(DATA PROVIDED)

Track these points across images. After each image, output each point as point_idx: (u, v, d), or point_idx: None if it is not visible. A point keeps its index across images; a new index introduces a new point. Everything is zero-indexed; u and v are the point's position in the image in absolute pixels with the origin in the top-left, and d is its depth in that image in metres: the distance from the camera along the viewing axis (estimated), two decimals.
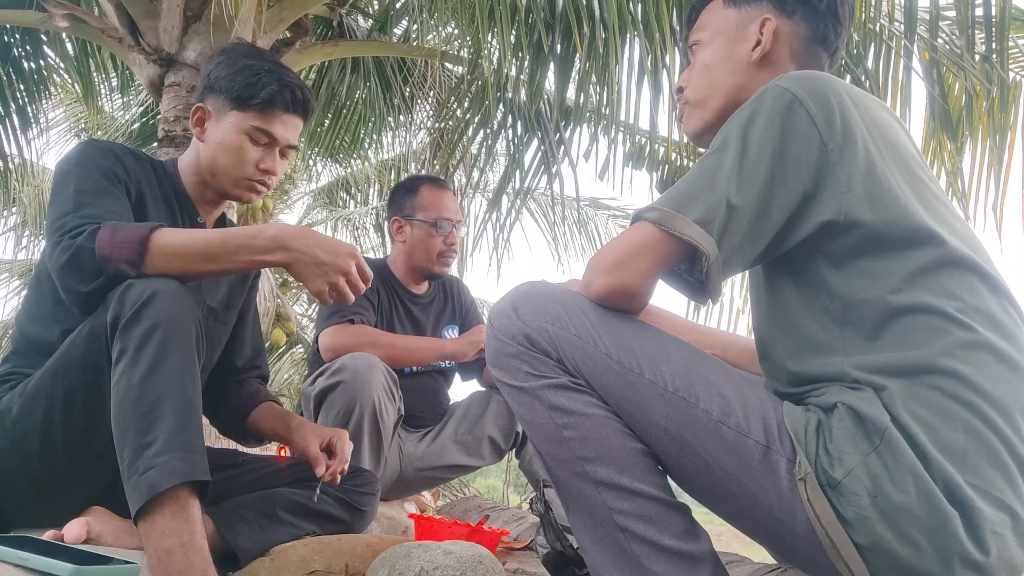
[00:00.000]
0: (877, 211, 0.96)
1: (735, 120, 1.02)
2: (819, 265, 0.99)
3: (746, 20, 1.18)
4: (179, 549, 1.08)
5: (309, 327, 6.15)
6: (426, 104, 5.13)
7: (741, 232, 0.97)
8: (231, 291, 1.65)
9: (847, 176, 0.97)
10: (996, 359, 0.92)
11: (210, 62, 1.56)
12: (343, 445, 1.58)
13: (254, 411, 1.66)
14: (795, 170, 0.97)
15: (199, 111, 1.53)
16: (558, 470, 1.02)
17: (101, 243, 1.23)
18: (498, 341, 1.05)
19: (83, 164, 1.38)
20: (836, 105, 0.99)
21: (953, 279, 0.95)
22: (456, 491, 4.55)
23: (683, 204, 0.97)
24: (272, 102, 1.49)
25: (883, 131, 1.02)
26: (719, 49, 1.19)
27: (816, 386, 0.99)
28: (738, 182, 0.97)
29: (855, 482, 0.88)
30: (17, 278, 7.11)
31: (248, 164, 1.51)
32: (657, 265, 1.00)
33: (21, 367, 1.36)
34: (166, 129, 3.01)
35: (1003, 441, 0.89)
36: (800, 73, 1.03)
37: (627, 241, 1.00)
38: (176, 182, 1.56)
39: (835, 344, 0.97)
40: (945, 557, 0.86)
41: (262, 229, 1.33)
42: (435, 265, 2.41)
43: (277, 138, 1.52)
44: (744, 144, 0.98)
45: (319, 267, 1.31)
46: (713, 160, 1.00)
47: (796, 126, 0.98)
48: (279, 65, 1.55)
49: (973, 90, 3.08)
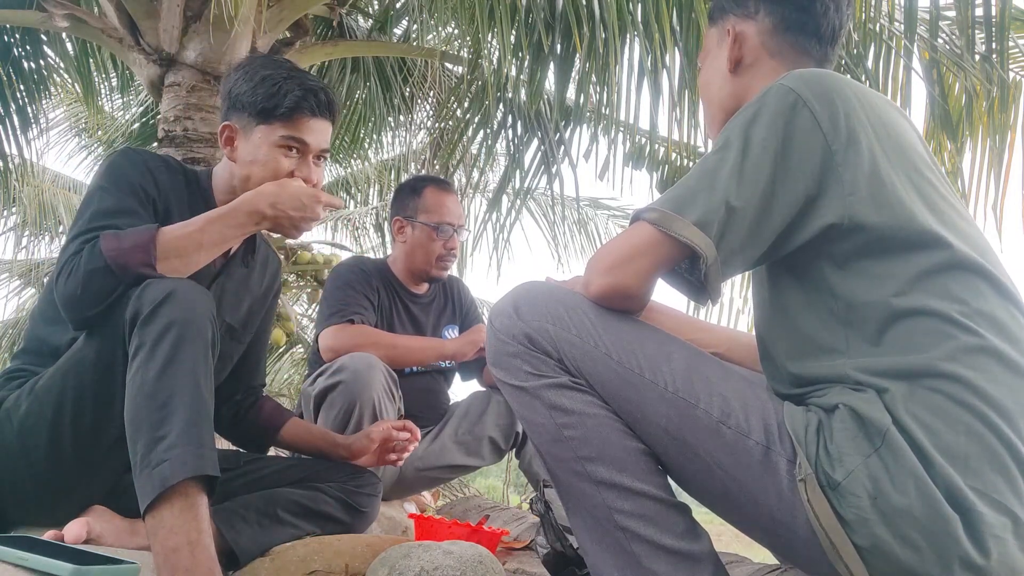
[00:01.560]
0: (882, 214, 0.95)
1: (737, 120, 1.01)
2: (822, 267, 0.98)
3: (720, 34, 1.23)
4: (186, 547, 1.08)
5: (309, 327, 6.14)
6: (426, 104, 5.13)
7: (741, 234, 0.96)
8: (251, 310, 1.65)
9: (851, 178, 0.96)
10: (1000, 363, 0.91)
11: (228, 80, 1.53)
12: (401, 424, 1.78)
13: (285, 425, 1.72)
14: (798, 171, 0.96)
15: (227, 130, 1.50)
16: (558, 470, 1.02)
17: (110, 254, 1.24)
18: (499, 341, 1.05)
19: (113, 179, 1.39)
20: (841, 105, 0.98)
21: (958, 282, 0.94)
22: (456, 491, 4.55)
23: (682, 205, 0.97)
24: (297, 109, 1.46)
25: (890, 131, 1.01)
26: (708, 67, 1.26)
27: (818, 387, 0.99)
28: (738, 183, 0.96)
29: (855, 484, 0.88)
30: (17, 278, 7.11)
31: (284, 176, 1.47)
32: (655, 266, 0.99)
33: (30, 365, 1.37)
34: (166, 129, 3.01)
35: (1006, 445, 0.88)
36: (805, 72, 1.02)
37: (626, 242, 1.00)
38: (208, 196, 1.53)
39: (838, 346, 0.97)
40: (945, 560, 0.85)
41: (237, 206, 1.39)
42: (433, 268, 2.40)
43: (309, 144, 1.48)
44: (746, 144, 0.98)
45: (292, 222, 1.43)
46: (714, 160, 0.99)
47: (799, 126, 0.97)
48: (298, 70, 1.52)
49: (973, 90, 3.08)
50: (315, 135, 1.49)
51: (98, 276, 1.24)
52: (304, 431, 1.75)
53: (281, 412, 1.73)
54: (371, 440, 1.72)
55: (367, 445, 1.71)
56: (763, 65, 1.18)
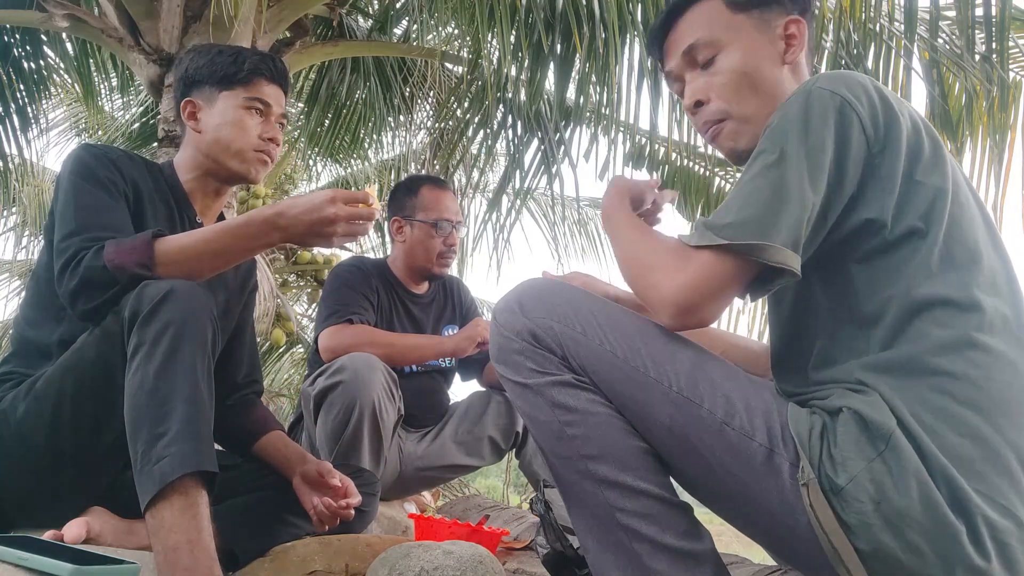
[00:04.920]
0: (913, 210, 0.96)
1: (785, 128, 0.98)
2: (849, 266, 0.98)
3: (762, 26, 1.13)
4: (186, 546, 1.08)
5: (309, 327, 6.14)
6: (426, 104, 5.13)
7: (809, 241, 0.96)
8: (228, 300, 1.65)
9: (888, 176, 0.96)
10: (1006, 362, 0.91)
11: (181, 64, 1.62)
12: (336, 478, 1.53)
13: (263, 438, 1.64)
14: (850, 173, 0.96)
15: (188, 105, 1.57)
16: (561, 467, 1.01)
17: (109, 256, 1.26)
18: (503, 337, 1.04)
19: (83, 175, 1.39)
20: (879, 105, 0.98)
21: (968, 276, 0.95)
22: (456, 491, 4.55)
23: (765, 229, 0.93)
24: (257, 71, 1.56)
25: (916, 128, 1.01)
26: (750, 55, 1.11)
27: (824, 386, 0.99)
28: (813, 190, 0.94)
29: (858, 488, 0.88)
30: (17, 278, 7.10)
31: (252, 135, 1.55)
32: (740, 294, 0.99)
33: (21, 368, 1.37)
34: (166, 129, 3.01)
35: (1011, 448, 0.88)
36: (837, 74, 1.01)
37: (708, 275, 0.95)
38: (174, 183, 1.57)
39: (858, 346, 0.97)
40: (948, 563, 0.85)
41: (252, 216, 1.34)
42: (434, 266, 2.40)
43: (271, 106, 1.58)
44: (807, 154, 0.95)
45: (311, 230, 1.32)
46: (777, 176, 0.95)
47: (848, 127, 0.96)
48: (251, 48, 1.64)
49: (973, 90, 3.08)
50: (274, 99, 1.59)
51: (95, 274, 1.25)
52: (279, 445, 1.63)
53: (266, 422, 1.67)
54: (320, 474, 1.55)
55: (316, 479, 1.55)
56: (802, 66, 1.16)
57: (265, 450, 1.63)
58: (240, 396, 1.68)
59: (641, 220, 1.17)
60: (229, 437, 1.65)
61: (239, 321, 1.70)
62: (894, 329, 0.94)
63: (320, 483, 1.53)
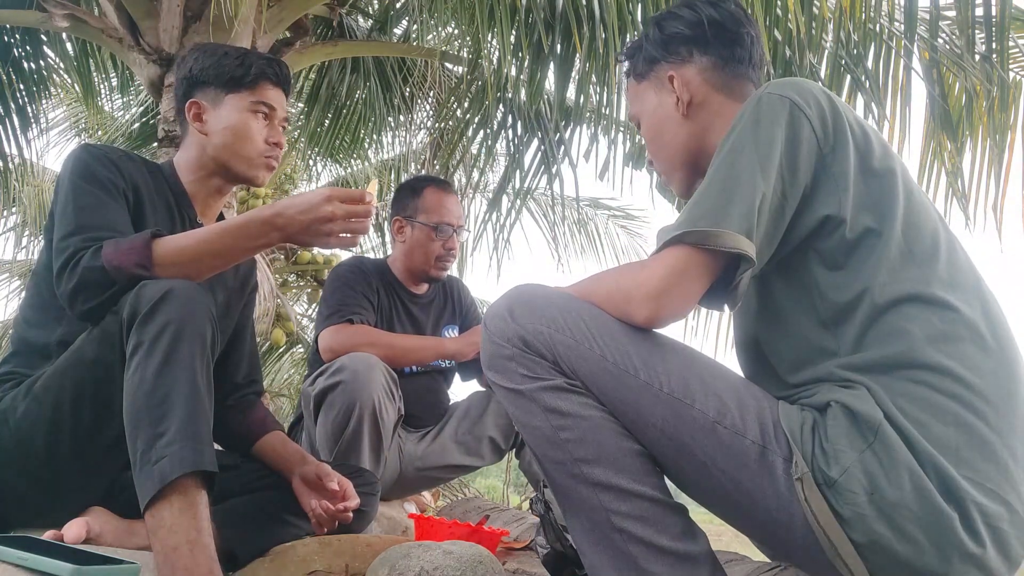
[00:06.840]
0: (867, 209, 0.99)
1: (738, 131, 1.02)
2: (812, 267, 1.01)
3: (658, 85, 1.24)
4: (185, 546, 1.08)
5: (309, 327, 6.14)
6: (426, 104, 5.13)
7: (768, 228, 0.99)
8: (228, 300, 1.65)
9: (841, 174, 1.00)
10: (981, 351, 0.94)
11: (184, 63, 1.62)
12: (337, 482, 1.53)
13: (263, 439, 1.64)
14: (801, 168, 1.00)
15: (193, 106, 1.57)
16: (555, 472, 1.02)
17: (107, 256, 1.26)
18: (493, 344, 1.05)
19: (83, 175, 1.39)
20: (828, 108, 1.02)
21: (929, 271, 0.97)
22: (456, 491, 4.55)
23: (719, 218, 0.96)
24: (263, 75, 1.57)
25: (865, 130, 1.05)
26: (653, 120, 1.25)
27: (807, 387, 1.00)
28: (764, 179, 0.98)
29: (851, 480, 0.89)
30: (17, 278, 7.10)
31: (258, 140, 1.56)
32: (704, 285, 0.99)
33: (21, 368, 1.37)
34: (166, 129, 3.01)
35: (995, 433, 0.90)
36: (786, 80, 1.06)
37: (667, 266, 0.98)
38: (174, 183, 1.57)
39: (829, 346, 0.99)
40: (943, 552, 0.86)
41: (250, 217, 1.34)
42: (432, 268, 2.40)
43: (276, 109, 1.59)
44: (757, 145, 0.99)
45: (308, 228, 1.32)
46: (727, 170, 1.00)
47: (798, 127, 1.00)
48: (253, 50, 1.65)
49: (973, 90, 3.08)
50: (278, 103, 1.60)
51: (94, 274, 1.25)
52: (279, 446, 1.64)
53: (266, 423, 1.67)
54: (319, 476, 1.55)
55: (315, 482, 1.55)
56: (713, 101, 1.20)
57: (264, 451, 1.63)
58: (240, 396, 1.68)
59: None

(End DATA PROVIDED)

> _WHAT THE TASK ASKS_:
Repeat the lines of the records verbatim, starting at the line containing "60: (229, 437, 1.65)" and stopping after the final line. Images stay out.

> _ANSWER BOX_:
60: (229, 437, 1.65)
61: (239, 321, 1.70)
62: (894, 329, 0.94)
63: (320, 483, 1.53)
[00:06.840]
0: (867, 209, 0.99)
1: (738, 131, 1.02)
2: (812, 267, 1.01)
3: (658, 85, 1.24)
4: (185, 546, 1.08)
5: (309, 327, 6.14)
6: (426, 104, 5.13)
7: (768, 228, 0.99)
8: (228, 300, 1.65)
9: (841, 174, 1.00)
10: (981, 351, 0.94)
11: (184, 63, 1.62)
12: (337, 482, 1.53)
13: (263, 439, 1.64)
14: (801, 168, 1.00)
15: (193, 106, 1.57)
16: (555, 472, 1.02)
17: (107, 256, 1.26)
18: (493, 344, 1.05)
19: (83, 175, 1.39)
20: (828, 108, 1.02)
21: (929, 271, 0.97)
22: (456, 491, 4.55)
23: (719, 218, 0.96)
24: (263, 75, 1.57)
25: (865, 130, 1.05)
26: (653, 120, 1.25)
27: (807, 387, 1.00)
28: (764, 179, 0.98)
29: (851, 480, 0.89)
30: (17, 278, 7.10)
31: (258, 140, 1.56)
32: (704, 285, 0.99)
33: (21, 368, 1.37)
34: (166, 129, 3.01)
35: (995, 433, 0.90)
36: (786, 80, 1.06)
37: (667, 266, 0.98)
38: (174, 183, 1.57)
39: (829, 346, 0.99)
40: (943, 552, 0.86)
41: (250, 217, 1.34)
42: (432, 268, 2.40)
43: (276, 109, 1.59)
44: (757, 145, 0.99)
45: (308, 228, 1.32)
46: (727, 170, 1.00)
47: (798, 127, 1.00)
48: (253, 50, 1.65)
49: (973, 90, 3.08)
50: (278, 103, 1.60)
51: (94, 274, 1.25)
52: (279, 446, 1.64)
53: (266, 423, 1.67)
54: (319, 476, 1.55)
55: (315, 482, 1.55)
56: (713, 101, 1.20)
57: (264, 451, 1.63)
58: (240, 396, 1.68)
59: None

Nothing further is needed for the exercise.